General Aviation Accident Bulletin, June 26, 2023

Recent general aviation and air carrier accidents.


AVweb’s General Aviation Accident Bulletin is taken from the pages of our sister publication, Aviation Safety magazine. All the reports listed here are preliminary and include only initial factual findings about crashes. You can learn more about the final probable cause on the NTSB’s website at Final reports appear about a year after the accident, although some take longer. Find out more about Aviation Safety at

March 17, 2023, Lubbock, Texas

Beech 58P Pressurized Baron

The airplane was destroyed at about 1136 Central time when it crashed shortly after takeoff following an apparent engine failure. The solo pilot sustained fatal injuries. Visual conditions prevailed.

A witness stated the airplane’s takeoff “seemed like a normal takeoff” and that the airplane lifted off about 2200 feet down the runway. He looked away momentarily and then heard an “audible change” in its engine sound. The witness then saw it in a left bank. Surveillance video recorded the airplane in a nose-down left bank prior to entering a left roll to inverted before it impacted terrain. The airplane was destroyed by impact forces and a postcrash fire. Examination revealed the left propeller had separated from the engine. All three of the left propeller’s blade roots were at an estimated angle-of-attack greater than 20 degrees. The right propeller blades were at a shallower angle and exhibited twisting and/or S-shaped bending, and chordwise scratching.

March 18, 2023, Gordonville, Texas

Aero Commander 100-180

At about 1035 Central time, the airplane was substantially damaged during a hard landing. The pilot was not injured and the passenger received minor injuries. Visual conditions prevailed.

According to the pilot, he was landing to the east with a quartering tailwind, approaching at about 80 KIAS. He observed that the wind had died down as the airplane descended below trees bordering the airport. When the main landing gear touched down, the airplane bounced. As the main landing gear contacted the runway again, the pilot and passenger heard an unusual, loud noise. The noise later was determined to be the nose landing gear colliding with the right main landing gear strut. The airplane slid about 30 feet before it nosed over and came to rest inverted.

March 23, 2023, Travelers Rest, S.C.

Cessna 177B Cardinal

The airplane was substantially damaged at about 1830 Eastern time during an off-field landing following engine failure. The flight instructor and private pilot were not injured. Visual conditions prevailed.
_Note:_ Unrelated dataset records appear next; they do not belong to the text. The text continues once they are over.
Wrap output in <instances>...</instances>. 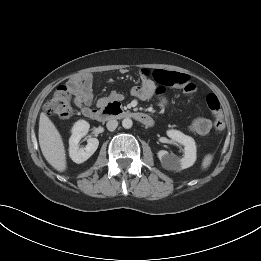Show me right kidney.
Here are the masks:
<instances>
[{"label":"right kidney","instance_id":"obj_1","mask_svg":"<svg viewBox=\"0 0 261 261\" xmlns=\"http://www.w3.org/2000/svg\"><path fill=\"white\" fill-rule=\"evenodd\" d=\"M89 123L85 120L77 121L72 128V135L69 139V156L77 164L89 159L97 150L99 141L97 138H89L84 148L79 147L80 140L87 135Z\"/></svg>","mask_w":261,"mask_h":261}]
</instances>
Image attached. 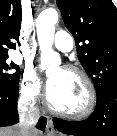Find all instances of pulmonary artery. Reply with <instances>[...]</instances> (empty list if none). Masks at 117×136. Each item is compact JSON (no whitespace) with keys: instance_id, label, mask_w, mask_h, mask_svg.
Wrapping results in <instances>:
<instances>
[{"instance_id":"1","label":"pulmonary artery","mask_w":117,"mask_h":136,"mask_svg":"<svg viewBox=\"0 0 117 136\" xmlns=\"http://www.w3.org/2000/svg\"><path fill=\"white\" fill-rule=\"evenodd\" d=\"M54 46L61 52H69L73 48V37L65 31H58L55 34Z\"/></svg>"}]
</instances>
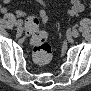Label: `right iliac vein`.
I'll return each mask as SVG.
<instances>
[{
    "instance_id": "obj_1",
    "label": "right iliac vein",
    "mask_w": 91,
    "mask_h": 91,
    "mask_svg": "<svg viewBox=\"0 0 91 91\" xmlns=\"http://www.w3.org/2000/svg\"><path fill=\"white\" fill-rule=\"evenodd\" d=\"M23 31L22 26H17V32L21 33Z\"/></svg>"
}]
</instances>
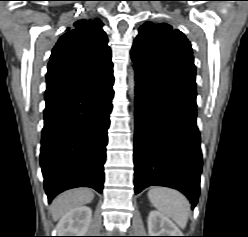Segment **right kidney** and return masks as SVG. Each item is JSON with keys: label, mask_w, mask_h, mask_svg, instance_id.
<instances>
[{"label": "right kidney", "mask_w": 248, "mask_h": 237, "mask_svg": "<svg viewBox=\"0 0 248 237\" xmlns=\"http://www.w3.org/2000/svg\"><path fill=\"white\" fill-rule=\"evenodd\" d=\"M92 210L80 206L67 212L57 225L58 236H85L91 223Z\"/></svg>", "instance_id": "obj_1"}]
</instances>
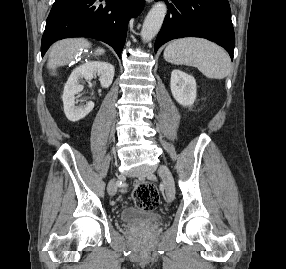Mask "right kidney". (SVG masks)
<instances>
[{
	"label": "right kidney",
	"instance_id": "right-kidney-1",
	"mask_svg": "<svg viewBox=\"0 0 286 269\" xmlns=\"http://www.w3.org/2000/svg\"><path fill=\"white\" fill-rule=\"evenodd\" d=\"M96 74L100 76L101 86L108 88L113 81L114 66L106 62L94 61L81 65L71 73L62 96L64 112L68 120L72 122L79 121L93 110L94 103L92 101L76 106L75 96L83 89L80 80H91Z\"/></svg>",
	"mask_w": 286,
	"mask_h": 269
}]
</instances>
After conducting airwork for a flight review and adding fuel at a nearby airport, they departed for home base. About 15 minutes into the flight, while in a “gentle cruise climb,” the engine backfired a couple of times without warning and “shuddered,” and then lost all power. The instructor assumed control of the airplane, established a glide and performed remedial actions, but the efforts were unsuccessful. During the landing roll in the “recently plowed” field while at a low groundspeed, the nosewheel settled into the mud and the airplane nosed over.
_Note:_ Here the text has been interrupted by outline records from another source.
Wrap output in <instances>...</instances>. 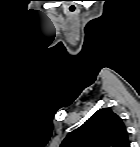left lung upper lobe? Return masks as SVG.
Listing matches in <instances>:
<instances>
[{"mask_svg": "<svg viewBox=\"0 0 140 147\" xmlns=\"http://www.w3.org/2000/svg\"><path fill=\"white\" fill-rule=\"evenodd\" d=\"M61 147H130V141L123 120L110 108H103L69 133Z\"/></svg>", "mask_w": 140, "mask_h": 147, "instance_id": "5c2ea615", "label": "left lung upper lobe"}]
</instances>
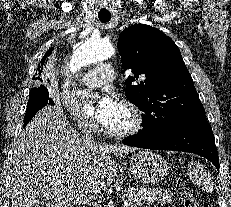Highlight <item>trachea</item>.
<instances>
[{
	"instance_id": "1",
	"label": "trachea",
	"mask_w": 231,
	"mask_h": 207,
	"mask_svg": "<svg viewBox=\"0 0 231 207\" xmlns=\"http://www.w3.org/2000/svg\"><path fill=\"white\" fill-rule=\"evenodd\" d=\"M98 17L102 23H107L111 19V14L109 13L98 14Z\"/></svg>"
}]
</instances>
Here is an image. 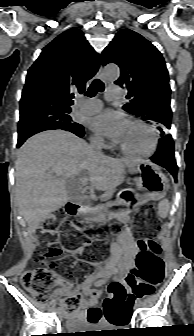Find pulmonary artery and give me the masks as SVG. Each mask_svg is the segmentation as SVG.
<instances>
[{"instance_id": "e3ab8cb5", "label": "pulmonary artery", "mask_w": 194, "mask_h": 336, "mask_svg": "<svg viewBox=\"0 0 194 336\" xmlns=\"http://www.w3.org/2000/svg\"><path fill=\"white\" fill-rule=\"evenodd\" d=\"M105 97L107 100H114L120 97V89L118 87H109L106 91ZM77 111L80 114L92 115L100 111L102 102L98 99H78Z\"/></svg>"}]
</instances>
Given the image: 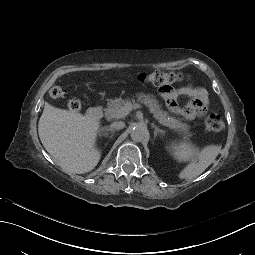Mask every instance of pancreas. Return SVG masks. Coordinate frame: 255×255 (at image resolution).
<instances>
[{
	"label": "pancreas",
	"mask_w": 255,
	"mask_h": 255,
	"mask_svg": "<svg viewBox=\"0 0 255 255\" xmlns=\"http://www.w3.org/2000/svg\"><path fill=\"white\" fill-rule=\"evenodd\" d=\"M136 98L138 102L143 103L149 108L150 112L154 115V118L158 120L160 124H162L163 126L169 127L171 129H175L186 137H191V134L188 131L189 126L186 124H183L182 122L176 120L173 117H170L166 111H163L159 107V104L153 95L137 93ZM132 102H135L134 98L132 99ZM127 103H131V101L128 99L123 100L122 98L110 99L107 103L108 108L104 110L105 116L107 118H115V119H121L125 117L123 113V105Z\"/></svg>",
	"instance_id": "cf45deb5"
}]
</instances>
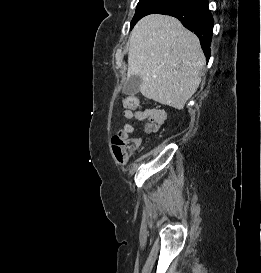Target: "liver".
Returning a JSON list of instances; mask_svg holds the SVG:
<instances>
[{
  "label": "liver",
  "mask_w": 261,
  "mask_h": 273,
  "mask_svg": "<svg viewBox=\"0 0 261 273\" xmlns=\"http://www.w3.org/2000/svg\"><path fill=\"white\" fill-rule=\"evenodd\" d=\"M205 64L198 37L174 17L147 15L131 32L127 77L142 79L139 90L148 99L183 109Z\"/></svg>",
  "instance_id": "1"
}]
</instances>
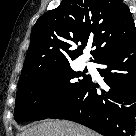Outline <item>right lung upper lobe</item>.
I'll list each match as a JSON object with an SVG mask.
<instances>
[{"label":"right lung upper lobe","instance_id":"right-lung-upper-lobe-1","mask_svg":"<svg viewBox=\"0 0 136 136\" xmlns=\"http://www.w3.org/2000/svg\"><path fill=\"white\" fill-rule=\"evenodd\" d=\"M136 36L130 10L122 0H64L33 26L20 79L70 64L92 43L94 61L101 53ZM80 44L75 49V45Z\"/></svg>","mask_w":136,"mask_h":136}]
</instances>
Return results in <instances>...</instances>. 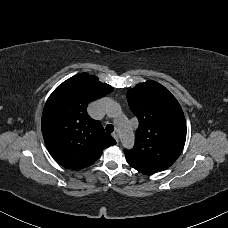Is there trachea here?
<instances>
[{
  "label": "trachea",
  "mask_w": 228,
  "mask_h": 228,
  "mask_svg": "<svg viewBox=\"0 0 228 228\" xmlns=\"http://www.w3.org/2000/svg\"><path fill=\"white\" fill-rule=\"evenodd\" d=\"M114 131V126L112 124L106 125V132L111 134Z\"/></svg>",
  "instance_id": "3493384b"
}]
</instances>
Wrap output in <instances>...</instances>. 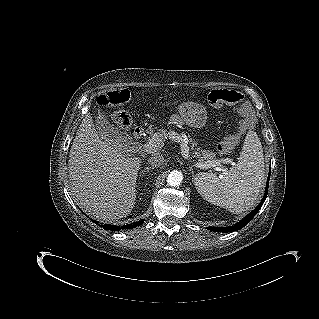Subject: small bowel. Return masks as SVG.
I'll return each mask as SVG.
<instances>
[{
    "label": "small bowel",
    "mask_w": 319,
    "mask_h": 319,
    "mask_svg": "<svg viewBox=\"0 0 319 319\" xmlns=\"http://www.w3.org/2000/svg\"><path fill=\"white\" fill-rule=\"evenodd\" d=\"M172 121L177 124L179 123V118L177 116H173Z\"/></svg>",
    "instance_id": "c3829d8e"
}]
</instances>
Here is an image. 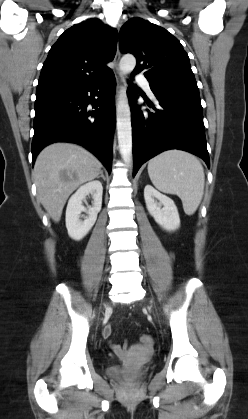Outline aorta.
Returning <instances> with one entry per match:
<instances>
[{"label":"aorta","mask_w":248,"mask_h":419,"mask_svg":"<svg viewBox=\"0 0 248 419\" xmlns=\"http://www.w3.org/2000/svg\"><path fill=\"white\" fill-rule=\"evenodd\" d=\"M135 66L136 59L131 54L124 55L119 62V69L123 75L132 72ZM116 121L120 153L125 164L129 165L132 159V126L130 106L124 88L120 90L118 97Z\"/></svg>","instance_id":"obj_1"}]
</instances>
March 25, 2023, Johns Island, S.C.

Piper PA-28-161 Warrior II

At 1252 Eastern time, the airplane was substantially damaged when it collided with terrain after its pilot encountered instrument conditions. The solo private pilot was fatally injured. A mix of visual and instrument conditions prevailed.

The pilot was receiving ATC flight following services. At 1251, a controller noticed the airplane started to turn right and descend. The controller queried the pilot about the maneuver, to which the pilot responded, “Mayday, Mayday…in the clouds…I’m going down.” A witness heard a high-pitched whining noise and looked up just after the airplane impacted the marsh across from where he was launching his boat. The witness said the airplane sounded similar to a World War II divebomber, with the engine whining at a high pitch. He said the weather was overcast “almost as if it was going to rain.”